→ **Challenge**:
In the text on insult crimes, who issued the fatwa over Salman Rushdie's The Satanic Verses?
— start of Text extract —
At the top of the news this week are the demonstrations and assaults in Libya, Cairo, and Yemen over an anti-Muslim film. There are several threads to this story, but one of them has to do with the making of the film as a perceived insult crime. From my Pussy Riot posting:
Pussy Riot’s offense was an “insult crime”, disrespecting some public figure, religion, or political entity. They managed to pull off a trifecta (in the eyes of the authorities), disrespecting Vladimir Putin, Christianity (in the form of the Russian Orthodox Church), and the Russian state. And as a result inciting others to follow them in their disrespect. So of course they had to be harshly punished. [This punishment might now be ameliorated. Stay tuned.]
In this case, the punishment was meted out through the Russian legal system. In the Innocence of Muslims case, as in the Danish cartoons events of a few years ago, punishment comes from angry mobs. And in the earlier controversy over Salman Rushdie’s The Satanic Verses, the initial judgment came from a religious authority (in the form of a fatwa from Ayatollah Ruhollah Khomeini, the Supreme Leader of Iran), followed by mob violence and assassinations.
In each situation, the offense was against religion: disrespecting, insulting, a religion.
In the Pussy Riot case, it was the Russian Orthodox Church. In the others, it’s Islam: in particular, showing disrespect to the Prophet Muhammad. The Rushdie affair — now written up by Rushdie himself in the latest New Yorker (of 9/17/12), in “The Disappeared: How the fatwa changed a writer’s life” — began by being directed specifically towards the writer, though things spread. In the Danish cartoons and the Innocence of Muslims cases, the reaction quickly expanded from being directed at the offending materials to being directed at their country of origin, and eventually beyond; it’s this generalization of the offense that especially interests me. Why, Americans are wondering now, is the United States being held responsible for the actions of an American film-maker? (Danes had a similar reaction in the cartoons affair.)
At the outset, let me concede that these last two situations involve a great deal more than a response to a perceived insult. There was clearly intended provocation in the Muslims film case, and both situations were fueled and fanned by groups with goals of their own, in particular salafists and Al-Qaeda (and Boko Haram, if the reaction spreads to Nigeria). Still, there’s the insult and the public response to it, and we can think about these things on their own.
— end of Text extract —
— start of Given records —
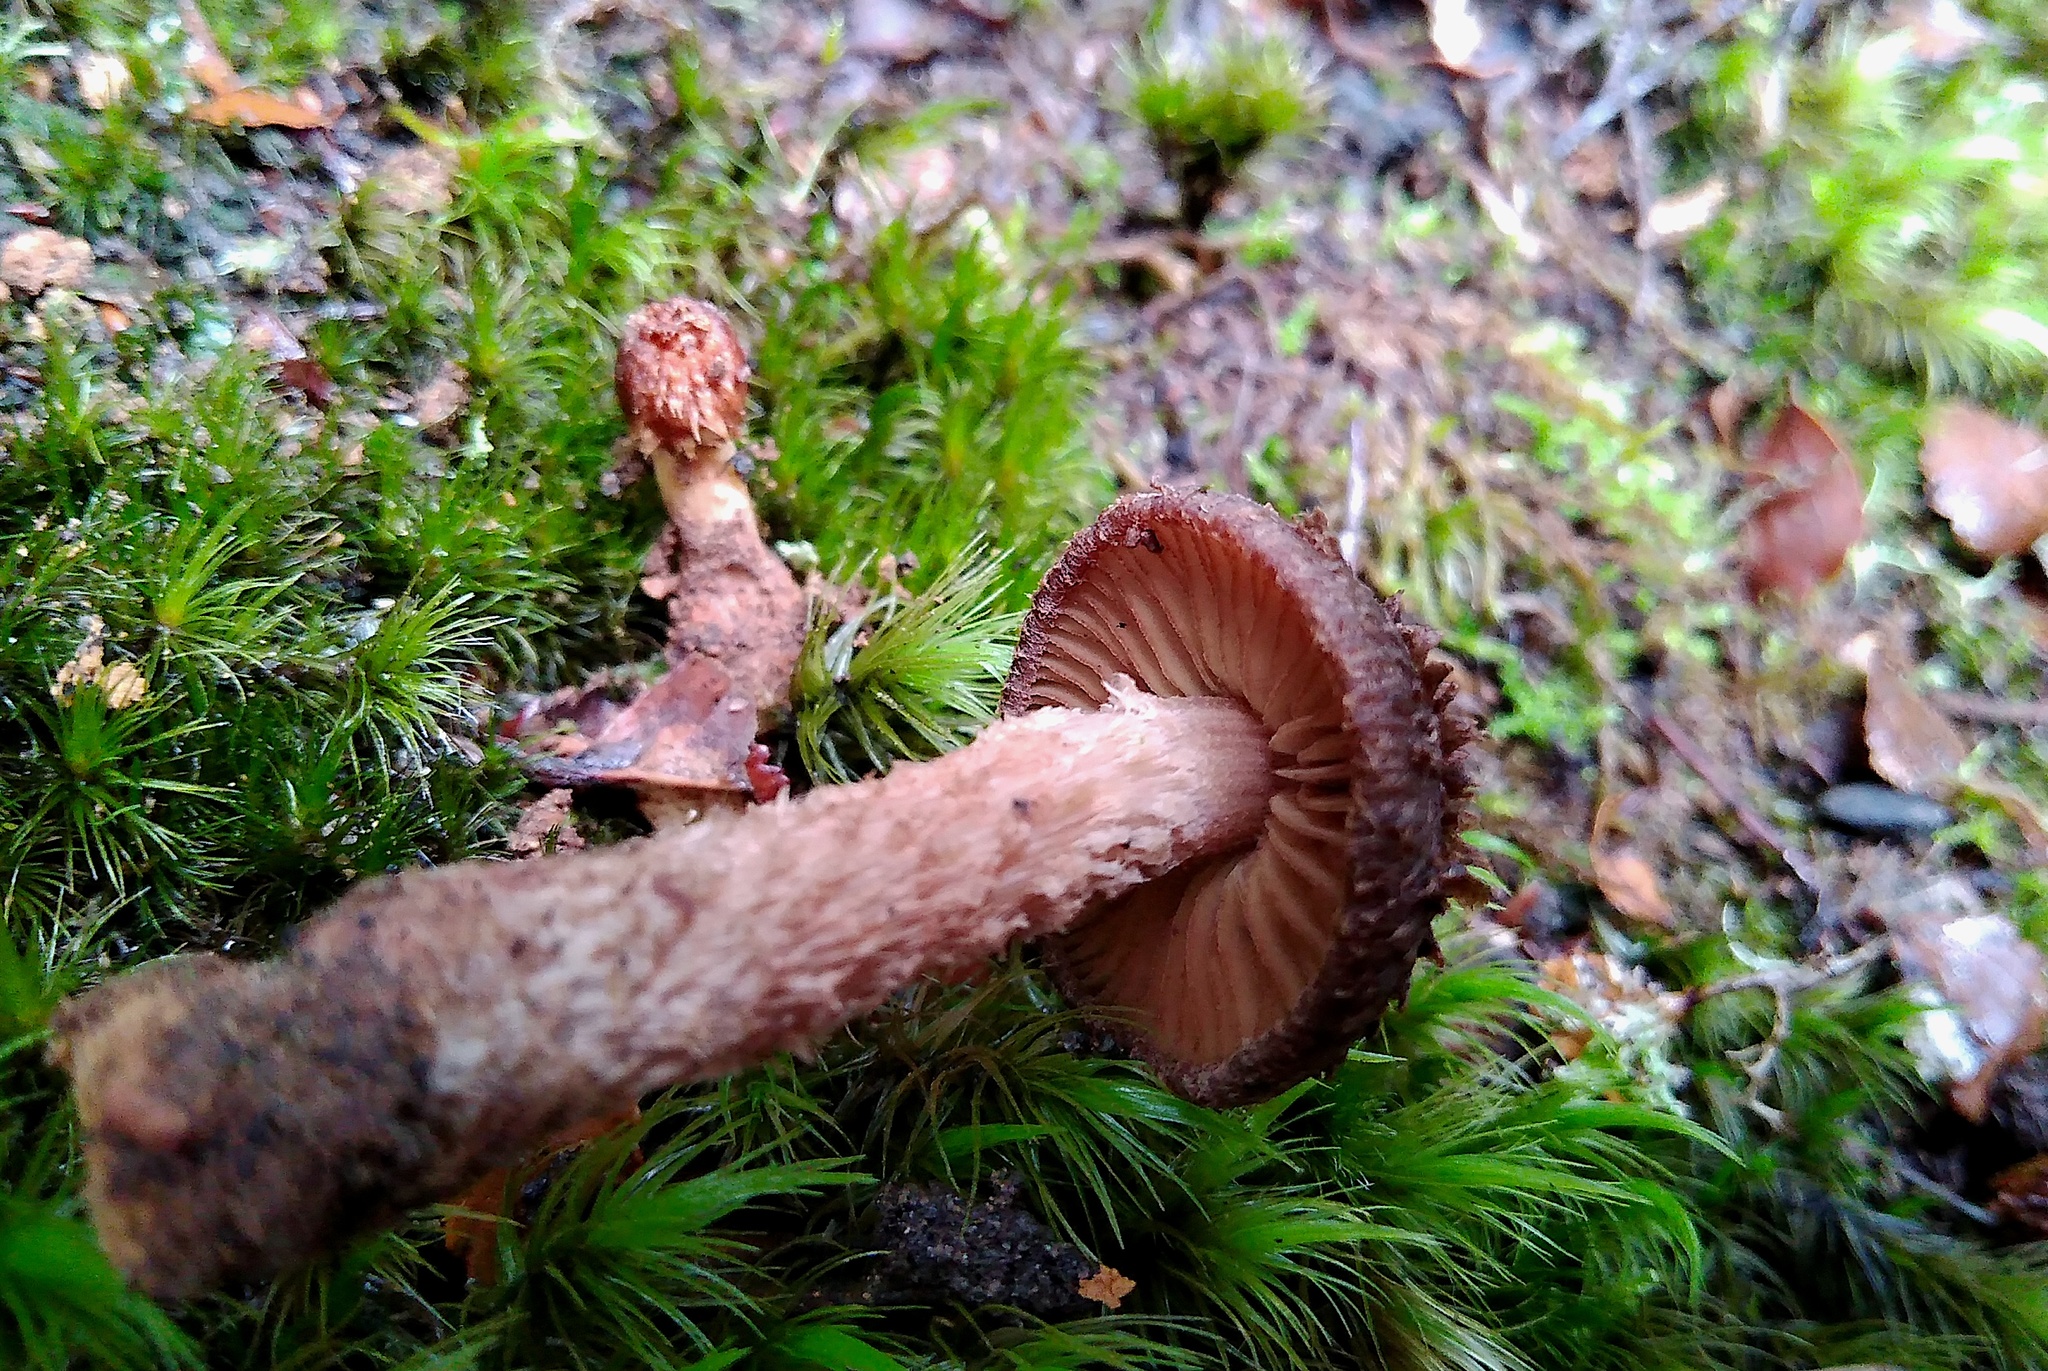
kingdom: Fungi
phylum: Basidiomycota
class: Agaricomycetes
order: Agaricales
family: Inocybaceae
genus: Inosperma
— end of Given records —
— start of Given records —
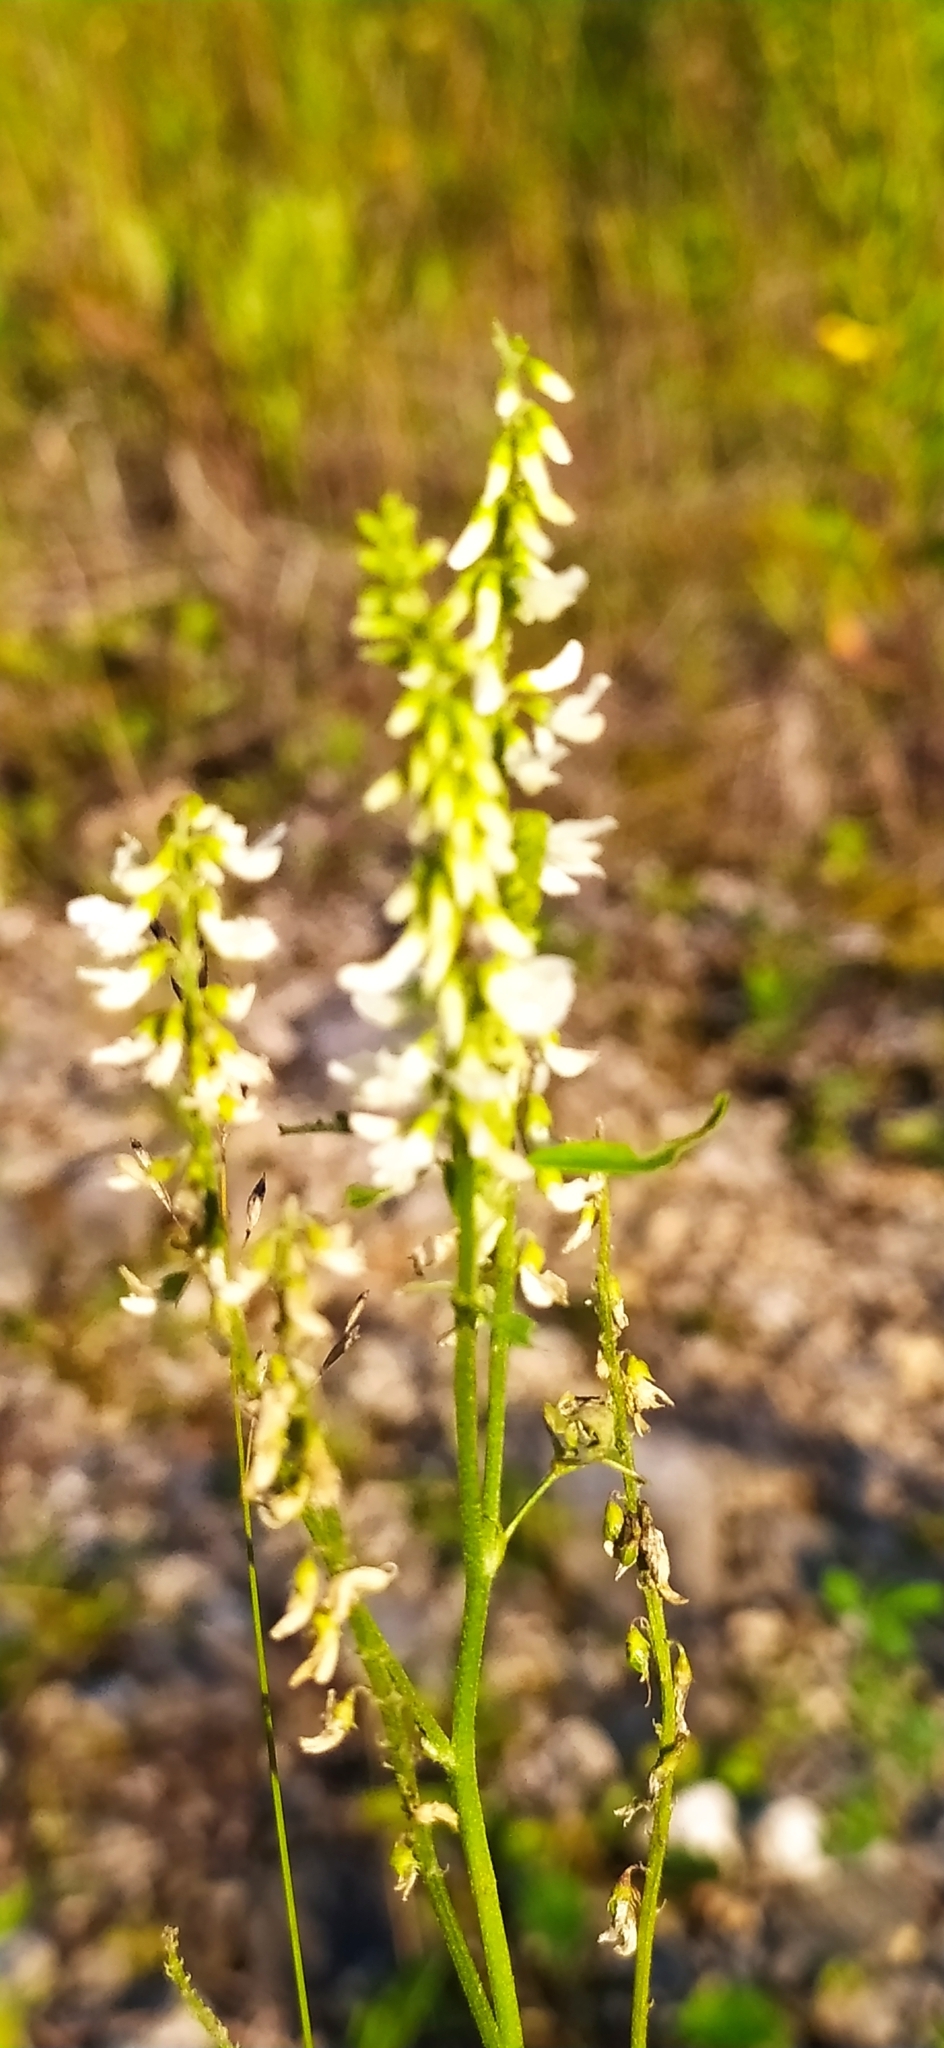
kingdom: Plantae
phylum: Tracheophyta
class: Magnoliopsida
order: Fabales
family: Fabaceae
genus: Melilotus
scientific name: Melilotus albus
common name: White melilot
— end of Given records —
— start of Given records —
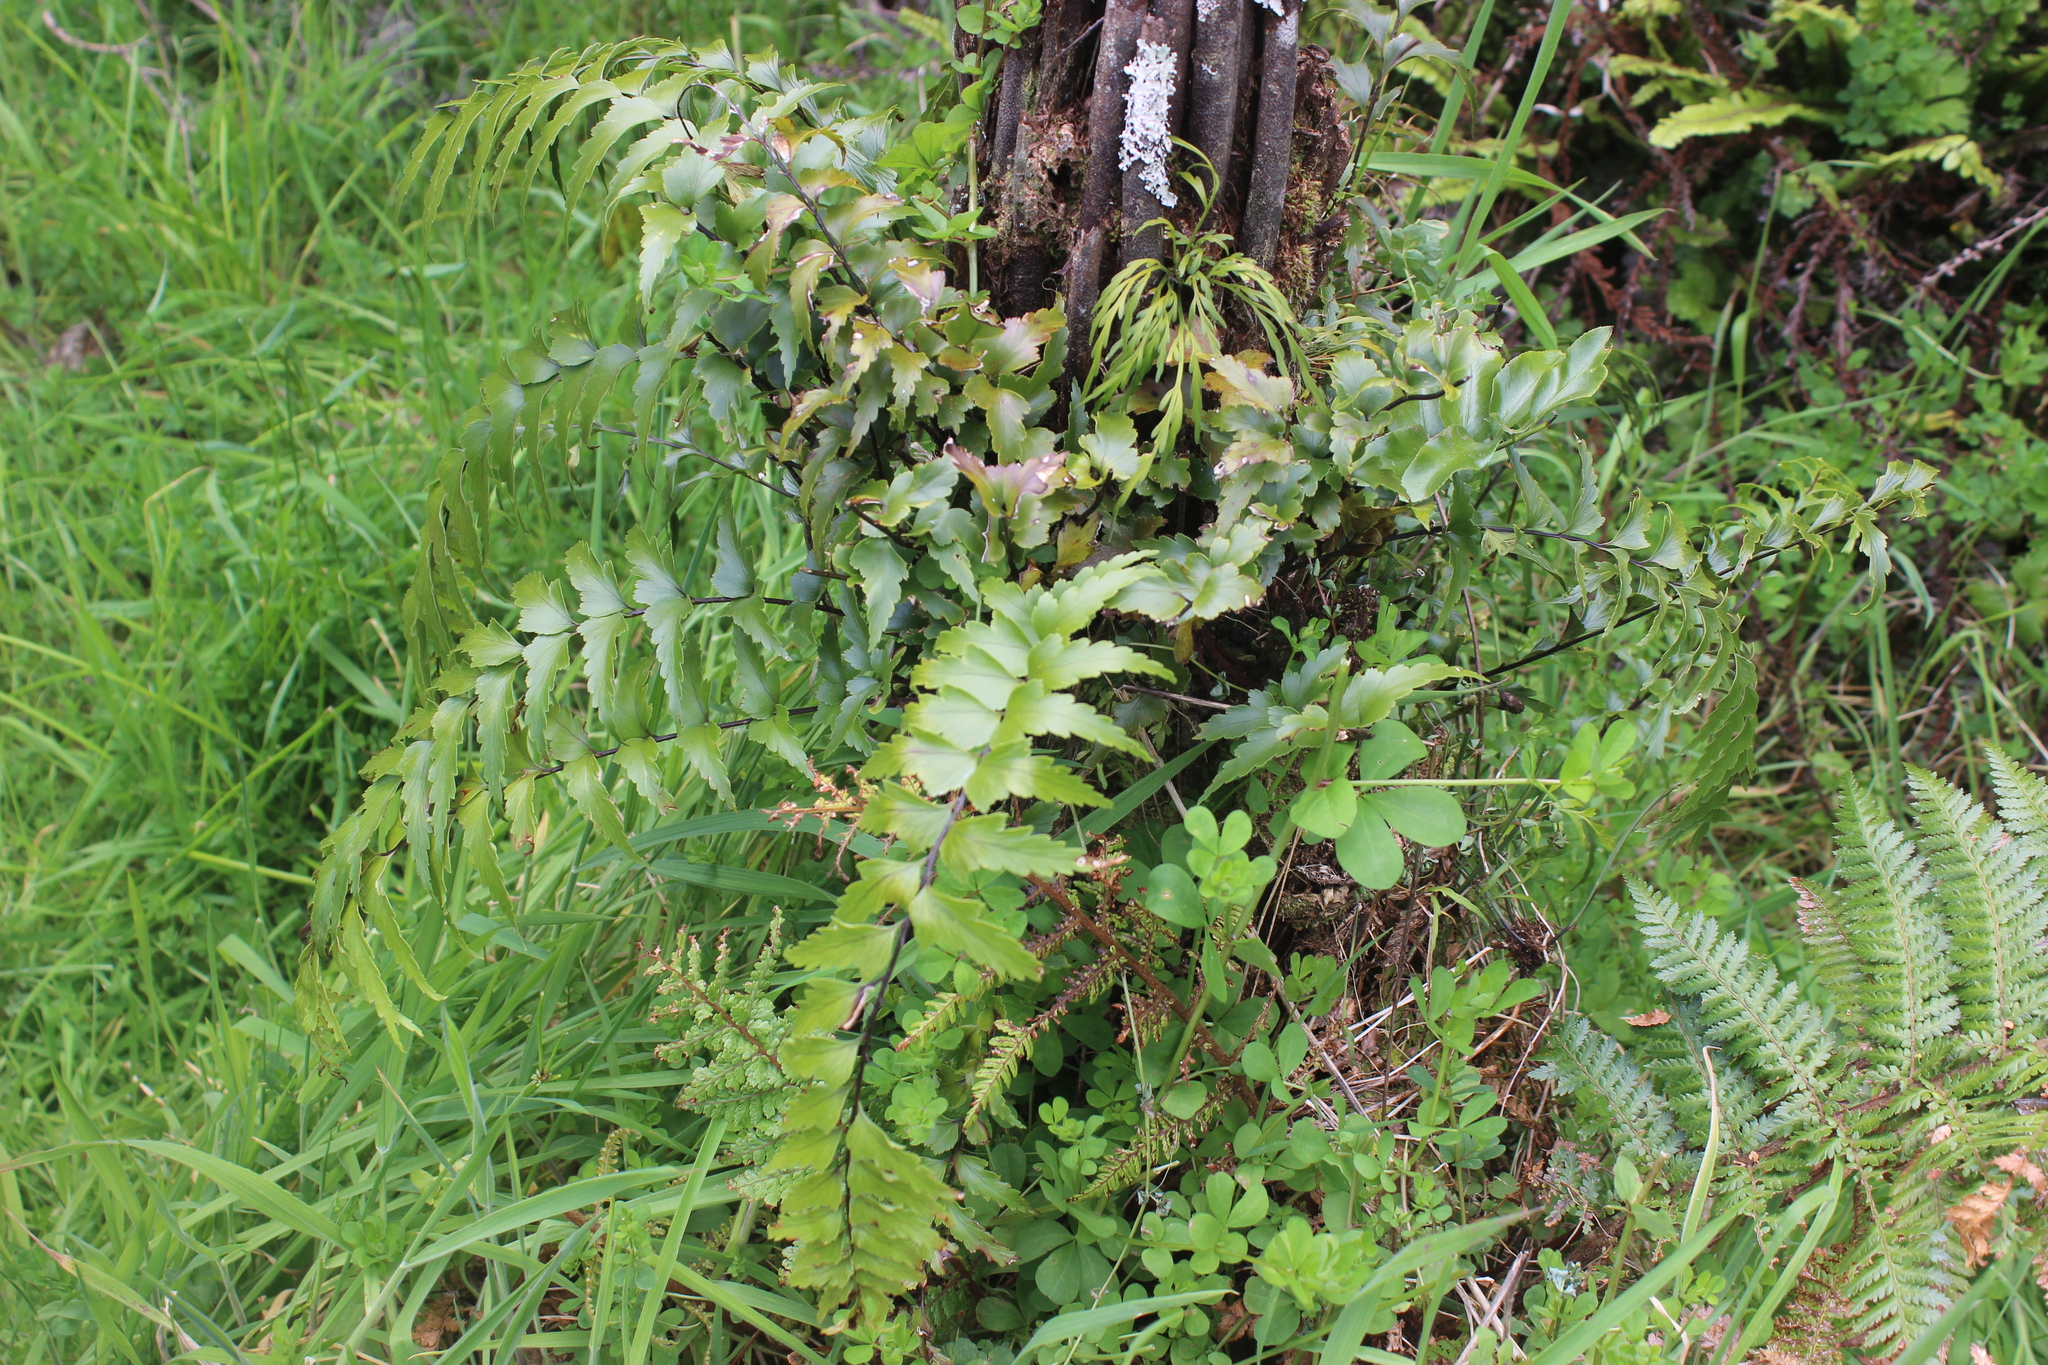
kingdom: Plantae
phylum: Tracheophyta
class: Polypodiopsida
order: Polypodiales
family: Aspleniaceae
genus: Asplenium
— end of Given records —
→ **Expected output**:
Ayatollah Ruhollah Khomeini, the Supreme Leader of Iran.